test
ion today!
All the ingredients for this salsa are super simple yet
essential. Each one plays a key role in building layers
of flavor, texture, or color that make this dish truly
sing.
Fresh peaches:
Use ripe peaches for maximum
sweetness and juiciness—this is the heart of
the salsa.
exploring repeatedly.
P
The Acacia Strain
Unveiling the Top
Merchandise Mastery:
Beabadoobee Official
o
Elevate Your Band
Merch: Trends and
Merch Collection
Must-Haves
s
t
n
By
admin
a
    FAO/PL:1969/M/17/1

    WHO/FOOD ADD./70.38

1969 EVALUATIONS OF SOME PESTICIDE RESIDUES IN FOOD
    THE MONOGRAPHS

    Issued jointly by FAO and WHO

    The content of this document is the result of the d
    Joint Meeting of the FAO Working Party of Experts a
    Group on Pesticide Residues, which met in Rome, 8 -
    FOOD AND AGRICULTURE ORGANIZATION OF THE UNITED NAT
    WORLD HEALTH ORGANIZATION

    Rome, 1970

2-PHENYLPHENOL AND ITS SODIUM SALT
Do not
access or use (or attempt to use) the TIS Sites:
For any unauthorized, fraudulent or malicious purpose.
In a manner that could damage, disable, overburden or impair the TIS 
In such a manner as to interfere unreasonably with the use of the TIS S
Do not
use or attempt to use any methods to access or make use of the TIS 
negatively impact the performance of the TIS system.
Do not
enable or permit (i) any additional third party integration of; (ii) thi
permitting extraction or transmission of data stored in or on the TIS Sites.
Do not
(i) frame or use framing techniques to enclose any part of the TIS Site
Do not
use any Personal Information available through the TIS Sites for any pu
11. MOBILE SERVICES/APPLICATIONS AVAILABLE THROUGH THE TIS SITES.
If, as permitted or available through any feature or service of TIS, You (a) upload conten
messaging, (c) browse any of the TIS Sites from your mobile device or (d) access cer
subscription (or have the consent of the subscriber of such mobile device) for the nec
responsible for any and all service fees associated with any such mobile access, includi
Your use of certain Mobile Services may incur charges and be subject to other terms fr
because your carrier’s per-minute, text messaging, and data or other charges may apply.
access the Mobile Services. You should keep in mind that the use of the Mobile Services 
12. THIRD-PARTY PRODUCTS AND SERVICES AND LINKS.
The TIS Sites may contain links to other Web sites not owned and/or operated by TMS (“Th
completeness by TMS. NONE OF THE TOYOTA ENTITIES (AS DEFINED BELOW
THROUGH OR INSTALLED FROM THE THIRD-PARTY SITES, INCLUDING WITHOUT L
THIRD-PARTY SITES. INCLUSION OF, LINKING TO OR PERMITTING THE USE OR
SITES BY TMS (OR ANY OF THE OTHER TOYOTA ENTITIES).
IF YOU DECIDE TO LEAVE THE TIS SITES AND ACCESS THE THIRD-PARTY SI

•••••

Rewrite the listing above with every "peaches" changed to "nectarines" and everything else left unchanged.

● **Response**
test
ion today!
All the ingredients for this salsa are super simple yet
essential. Each one plays a key role in building layers
of flavor, texture, or color that make this dish truly
sing.
Fresh nectarines:
Use ripe nectarines for maximum
sweetness and juiciness—this is the heart of
the salsa.
exploring repeatedly.
P
The Acacia Strain
Unveiling the Top
Merchandise Mastery:
Beabadoobee Official
o
Elevate Your Band
Merch: Trends and
Merch Collection
Must-Haves
s
t
n
By
admin
a
    FAO/PL:1969/M/17/1

    WHO/FOOD ADD./70.38

1969 EVALUATIONS OF SOME PESTICIDE RESIDUES IN FOOD
    THE MONOGRAPHS

    Issued jointly by FAO and WHO

    The content of this document is the result of the d
    Joint Meeting of the FAO Working Party of Experts a
    Group on Pesticide Residues, which met in Rome, 8 -
    FOOD AND AGRICULTURE ORGANIZATION OF THE UNITED NAT
    WORLD HEALTH ORGANIZATION

    Rome, 1970

2-PHENYLPHENOL AND ITS SODIUM SALT
Do not
access or use (or attempt to use) the TIS Sites:
For any unauthorized, fraudulent or malicious purpose.
In a manner that could damage, disable, overburden or impair the TIS 
In such a manner as to interfere unreasonably with the use of the TIS S
Do not
use or attempt to use any methods to access or make use of the TIS 
negatively impact the performance of the TIS system.
Do not
enable or permit (i) any additional third party integration of; (ii) thi
permitting extraction or transmission of data stored in or on the TIS Sites.
Do not
(i) frame or use framing techniques to enclose any part of the TIS Site
Do not
use any Personal Information available through the TIS Sites for any pu
11. MOBILE SERVICES/APPLICATIONS AVAILABLE THROUGH THE TIS SITES.
If, as permitted or available through any feature or service of TIS, You (a) upload conten
messaging, (c) browse any of the TIS Sites from your mobile device or (d) access cer
subscription (or have the consent of the subscriber of such mobile device) for the nec
responsible for any and all service fees associated with any such mobile access, includi
Your use of certain Mobile Services may incur charges and be subject to other terms fr
because your carrier’s per-minute, text messaging, and data or other charges may apply.
access the Mobile Services. You should keep in mind that the use of the Mobile Services 
12. THIRD-PARTY PRODUCTS AND SERVICES AND LINKS.
The TIS Sites may contain links to other Web sites not owned and/or operated by TMS (“Th
completeness by TMS. NONE OF THE TOYOTA ENTITIES (AS DEFINED BELOW
THROUGH OR INSTALLED FROM THE THIRD-PARTY SITES, INCLUDING WITHOUT L
THIRD-PARTY SITES. INCLUSION OF, LINKING TO OR PERMITTING THE USE OR
SITES BY TMS (OR ANY OF THE OTHER TOYOTA ENTITIES).
IF YOU DECIDE TO LEAVE THE TIS SITES AND ACCESS THE THIRD-PARTY SI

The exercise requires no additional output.